Personal information
- Born: August 14, 1945 (age 80)
- Sporting nationality: United States
- Spouse: Sandra Spuzich

Career
- College: Michigan State
- Turned professional: 1968
- Former tour: LPGA Tour

Best results in LPGA major championships
- Chevron Championship: T31: 1984
- Women's PGA C'ship: T5: 1977
- U.S. Women's Open: T8: 1979
- du Maurier Classic: T11: 1979

= Joyce Kazmierski =

American professional golfer

Joyce Kazmierski (born August 14, 1945) is an American professional golfer.

Kazmierski played college golf at Michigan State University, winning the national individual intercollegiate golf championship in 1966.

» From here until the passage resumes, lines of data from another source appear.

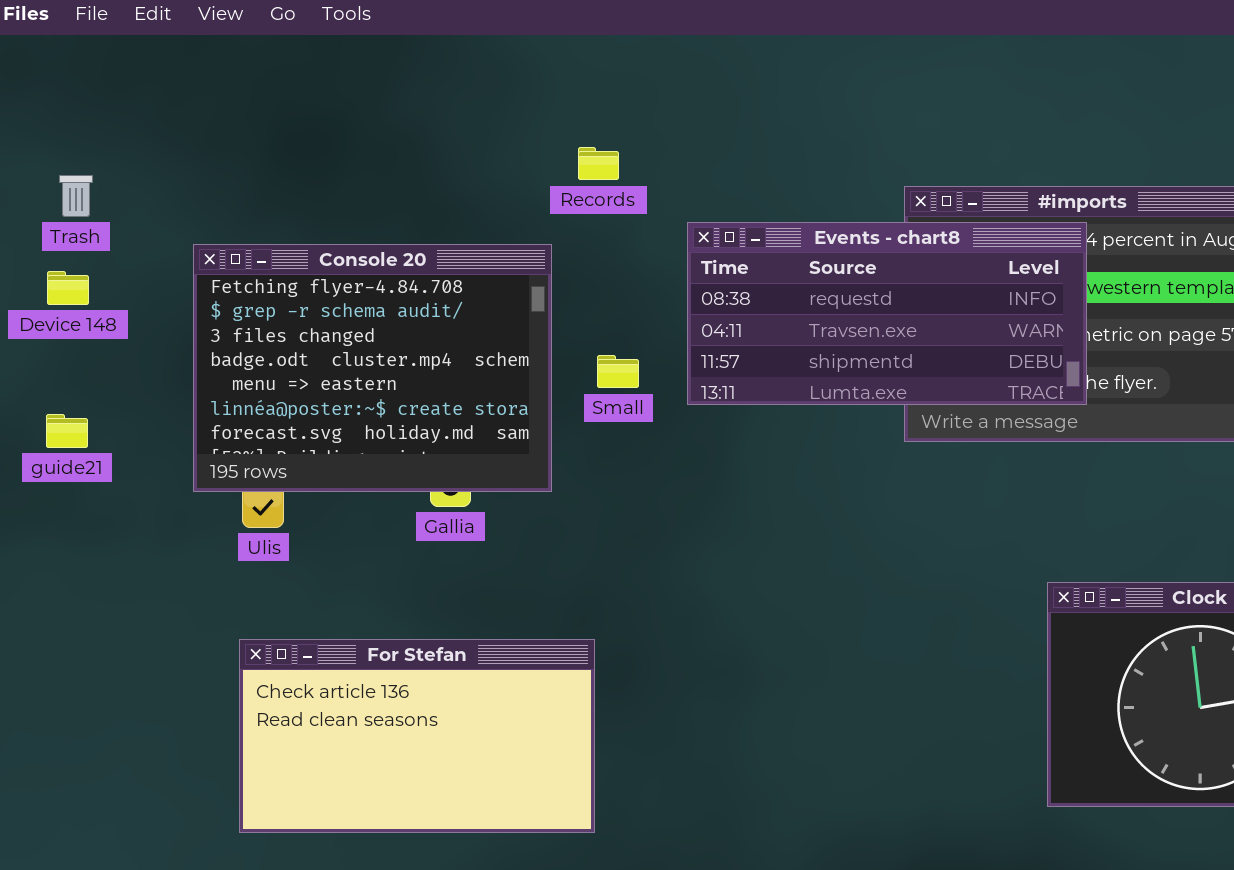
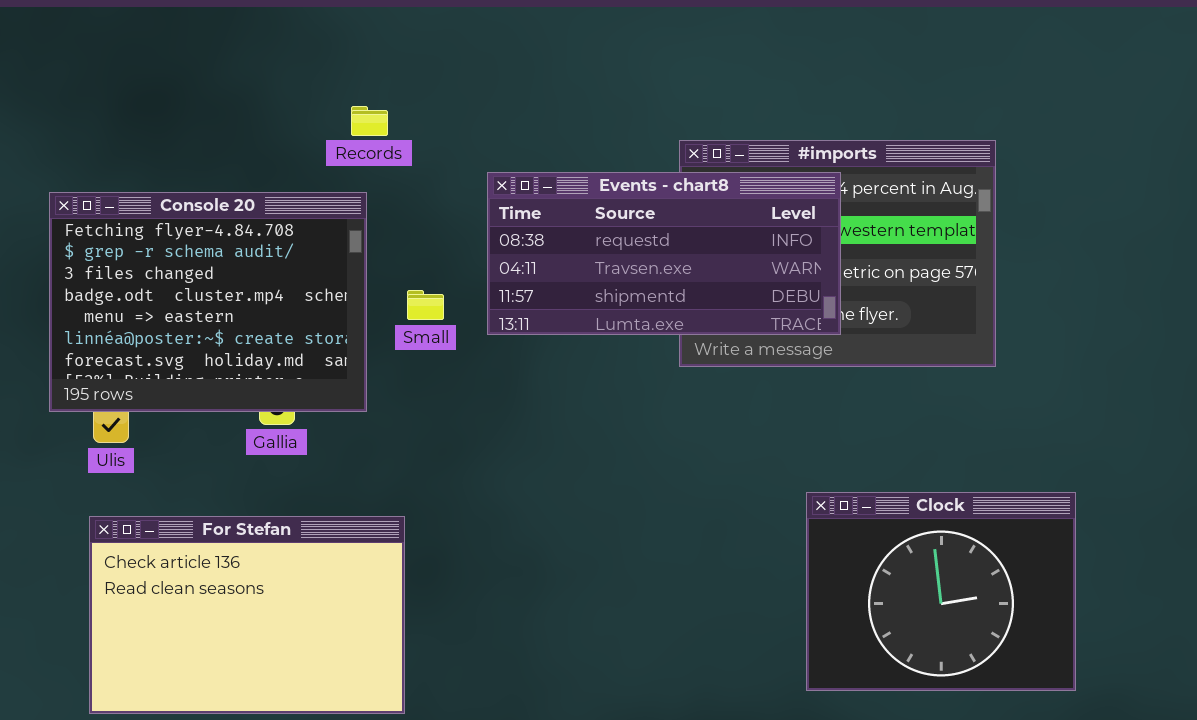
Records: [578,147,619,180] -> [351,106,388,136], moved
For Stefan: [239,639,595,833] -> [89,516,405,714], resized

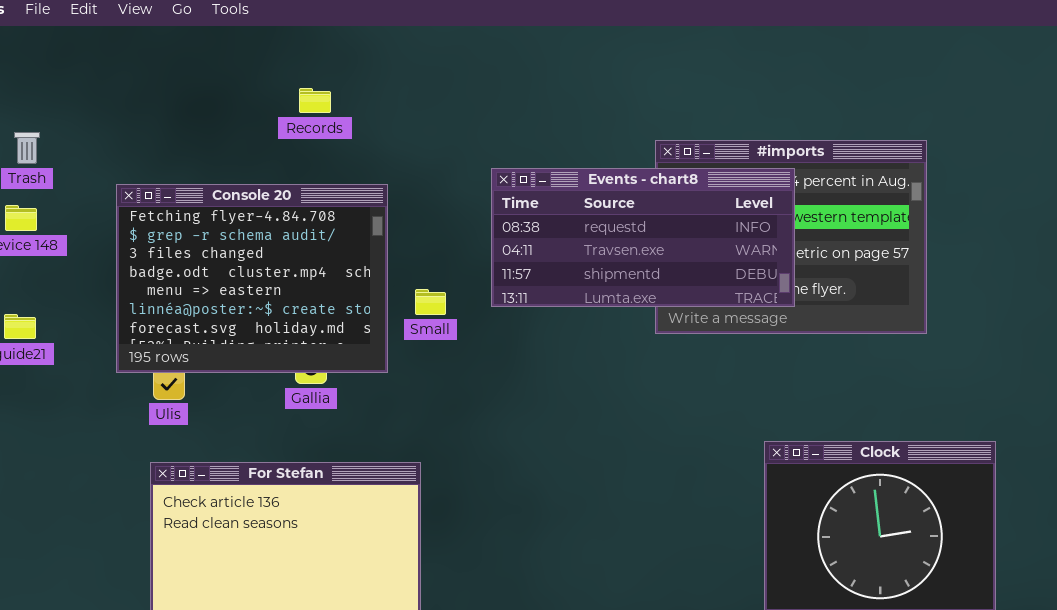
Records: [351,106,388,136] -> [299,88,331,113], moved
Small: [407,290,444,320] -> [415,289,446,315], moved

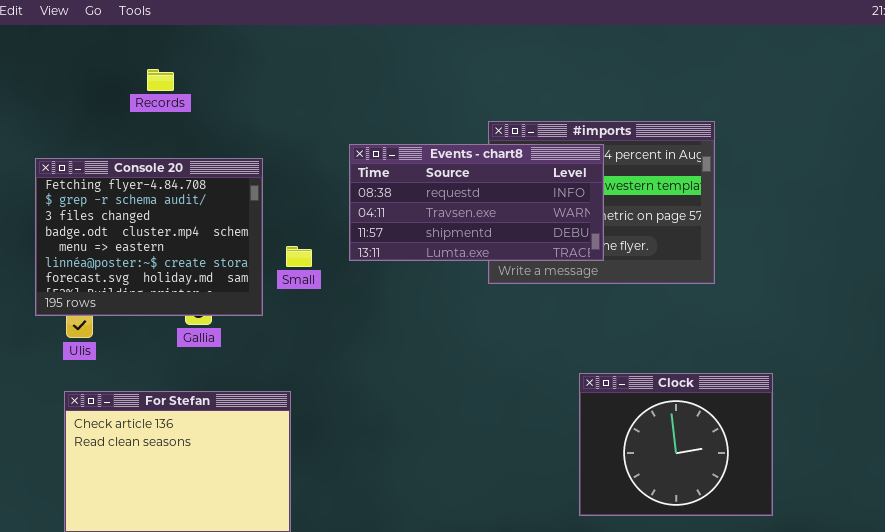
Records: [299,88,331,113] -> [147,69,174,91], moved

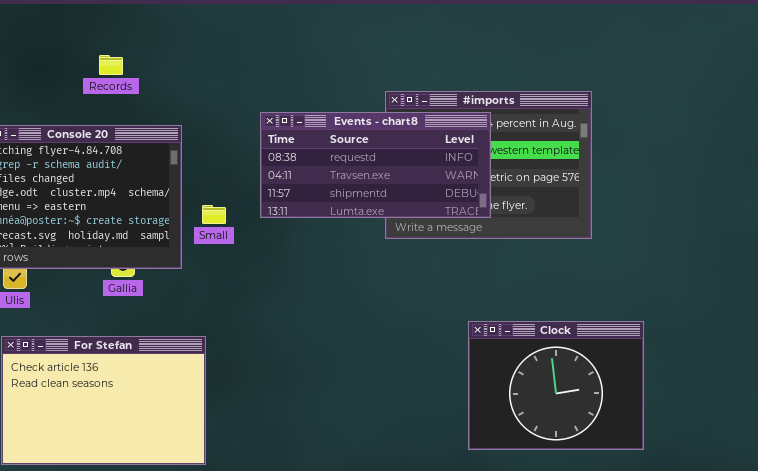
Records: [147,69,174,91] -> [99,55,123,75], moved

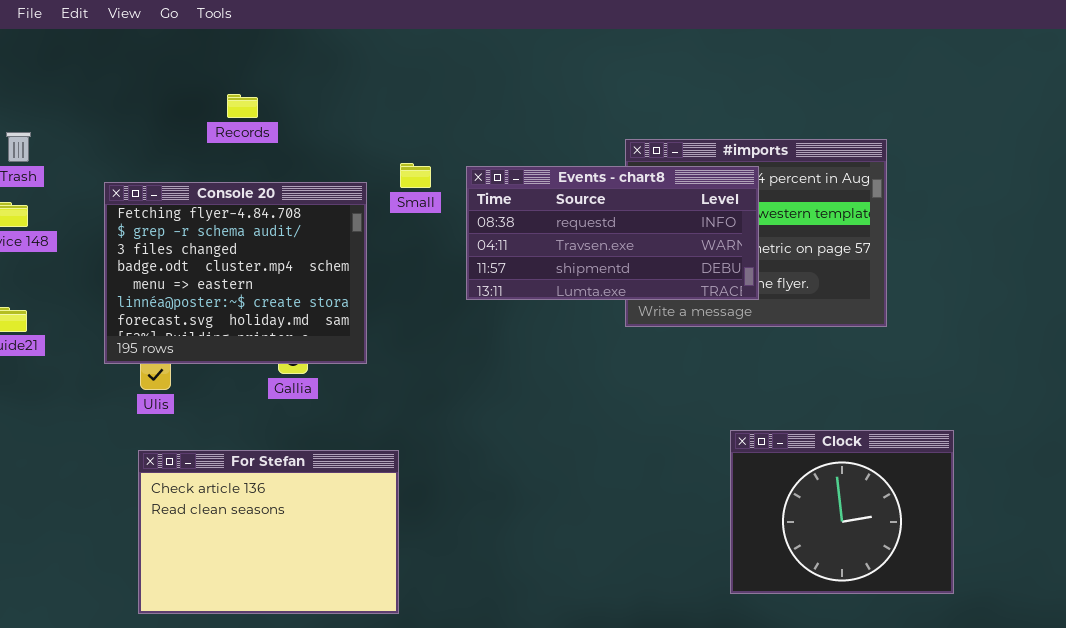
Records: [99,55,123,75] -> [227,94,258,118], moved
Small: [202,205,226,224] -> [400,163,431,188], moved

Kazmierski played on the LPGA Tour from 1968 to 1986. While never winning on tour, Kazmierski was a multiple-time runner-up and when retiring after a 17-year career was among the top 50 career money earners. Her runner-up finishes included the 1973 Sears Women's Classic, 1974 LPGA Borden Classic, 1974 National Jewish Hospital Open, 1977 Orange Blossom Classic, 1977 Greater Baltimore Golf Classic, 1978 Mayflower Classic, and 1982 Inamori Classic.

Kazmierski's life partner was fellow LPGA golfer Sandra Spuzich. Kazmierski and Spuzich were married on August 22, 2015.